I want my Rubber back!

Or else!! Are you with me DNA@shocking.com.
First the bad news: Leon Frazier, aka DJ Rubberband, has left our community radio station KZFR (90.1 on your dial). This is a sad day for Chico and the greater Northern California listening audience. For 10 years Leon has volunteered his time to bring Chico into the 20th century. Rap music and hip-hop were introduced into this area via Leon’s expertise in the field. He dared to play what other radio stations considered a “fad.” While The New York Times hails rapper Eminem as the new “Elvis,” Chico still doesn’t seem ready for admission into the 21st century. The hardest thing to do these days is to keep abreast of the world’s situation while the “'Times They are a Changin''’ Leon was our window into the world, and now the window has shut due to irreconcilable differences.

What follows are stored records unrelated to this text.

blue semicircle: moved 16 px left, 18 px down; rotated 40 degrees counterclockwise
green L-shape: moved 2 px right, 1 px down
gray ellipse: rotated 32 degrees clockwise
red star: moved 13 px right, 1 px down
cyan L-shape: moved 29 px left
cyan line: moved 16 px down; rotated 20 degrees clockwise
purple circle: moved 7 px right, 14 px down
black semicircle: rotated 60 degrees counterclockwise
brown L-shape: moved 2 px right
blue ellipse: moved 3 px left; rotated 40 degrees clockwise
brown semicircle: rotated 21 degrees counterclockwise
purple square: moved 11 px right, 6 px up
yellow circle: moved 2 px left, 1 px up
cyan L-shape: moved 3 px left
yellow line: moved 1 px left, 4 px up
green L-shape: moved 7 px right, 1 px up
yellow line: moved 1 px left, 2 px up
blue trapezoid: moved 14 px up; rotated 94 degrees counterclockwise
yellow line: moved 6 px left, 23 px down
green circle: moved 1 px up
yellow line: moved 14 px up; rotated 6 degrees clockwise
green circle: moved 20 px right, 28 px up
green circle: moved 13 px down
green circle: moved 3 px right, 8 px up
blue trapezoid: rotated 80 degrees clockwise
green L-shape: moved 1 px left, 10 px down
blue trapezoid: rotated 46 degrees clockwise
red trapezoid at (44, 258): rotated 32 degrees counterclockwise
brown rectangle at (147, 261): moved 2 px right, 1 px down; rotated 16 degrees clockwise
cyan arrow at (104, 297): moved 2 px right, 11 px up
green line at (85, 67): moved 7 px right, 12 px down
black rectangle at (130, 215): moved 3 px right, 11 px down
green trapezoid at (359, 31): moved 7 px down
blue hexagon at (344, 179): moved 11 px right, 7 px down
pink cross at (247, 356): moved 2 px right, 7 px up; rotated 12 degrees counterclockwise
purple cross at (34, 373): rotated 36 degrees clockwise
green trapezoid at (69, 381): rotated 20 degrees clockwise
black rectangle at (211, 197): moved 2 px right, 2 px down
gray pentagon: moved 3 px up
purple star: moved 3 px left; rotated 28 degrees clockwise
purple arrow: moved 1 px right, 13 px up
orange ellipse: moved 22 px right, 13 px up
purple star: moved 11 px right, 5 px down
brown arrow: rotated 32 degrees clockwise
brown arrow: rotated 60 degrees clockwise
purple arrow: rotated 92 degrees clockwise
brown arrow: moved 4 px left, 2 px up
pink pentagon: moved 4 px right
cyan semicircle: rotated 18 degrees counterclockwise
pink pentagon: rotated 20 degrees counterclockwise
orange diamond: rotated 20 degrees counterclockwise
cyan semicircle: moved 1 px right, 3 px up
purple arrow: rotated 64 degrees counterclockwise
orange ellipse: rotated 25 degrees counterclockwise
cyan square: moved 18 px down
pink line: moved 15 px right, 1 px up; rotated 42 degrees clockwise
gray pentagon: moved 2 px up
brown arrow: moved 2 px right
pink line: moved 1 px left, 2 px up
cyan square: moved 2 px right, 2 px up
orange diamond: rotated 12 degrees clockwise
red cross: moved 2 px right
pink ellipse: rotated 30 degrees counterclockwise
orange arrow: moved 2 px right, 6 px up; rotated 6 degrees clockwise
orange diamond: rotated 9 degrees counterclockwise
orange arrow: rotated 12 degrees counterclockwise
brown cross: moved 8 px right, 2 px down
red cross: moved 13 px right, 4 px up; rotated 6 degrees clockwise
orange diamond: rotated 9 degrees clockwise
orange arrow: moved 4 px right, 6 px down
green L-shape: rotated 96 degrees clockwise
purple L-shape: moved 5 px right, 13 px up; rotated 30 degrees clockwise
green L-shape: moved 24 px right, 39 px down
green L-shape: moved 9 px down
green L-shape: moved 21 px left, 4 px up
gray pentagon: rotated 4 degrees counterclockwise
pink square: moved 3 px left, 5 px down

I’m not going to place blame for this incredibly unfortunate event, as I am aware of the entire circumstance. On Rubber’s side are the pitfalls of doing such a raw edgy radio program, which is to say FCC violations for lurid content and profanity. Obviously we have not evolved past Lenny Bruce; our supposedly “free country” is actually quite backwards culturally. On KZFR’s side, you have the downer of what every nonprofit has to deal with—a board of directors. When you consider that all nonprofits must ultimately answer to a BOD, it’s amazing that any survive! Being on a BOD is like being in a large band where nobody plays any instruments. It’s so much noise with little progress; the fanfare of the bourgeoisie. And the obvious losers are you and I.

The good news is that Margot Melcon has created an amazingly strange play at the Blue Room called On the Verge. Three women travel through time. Very kooky! The design of the show is brilliant, and Blue Room Company member Alice Wiley Pickett is hysterical. Director Melcon is one of those community players who should be commended on her commitment to increasing the excellence of our little rice town.

And I don’t know what to tell you people who missed Tim B.'s party at Moxie’s, but it was one of the funniest things I’ve ever seen. Politicians trying to be comedians—I’ve always done it the other way around; no wonder I always lost.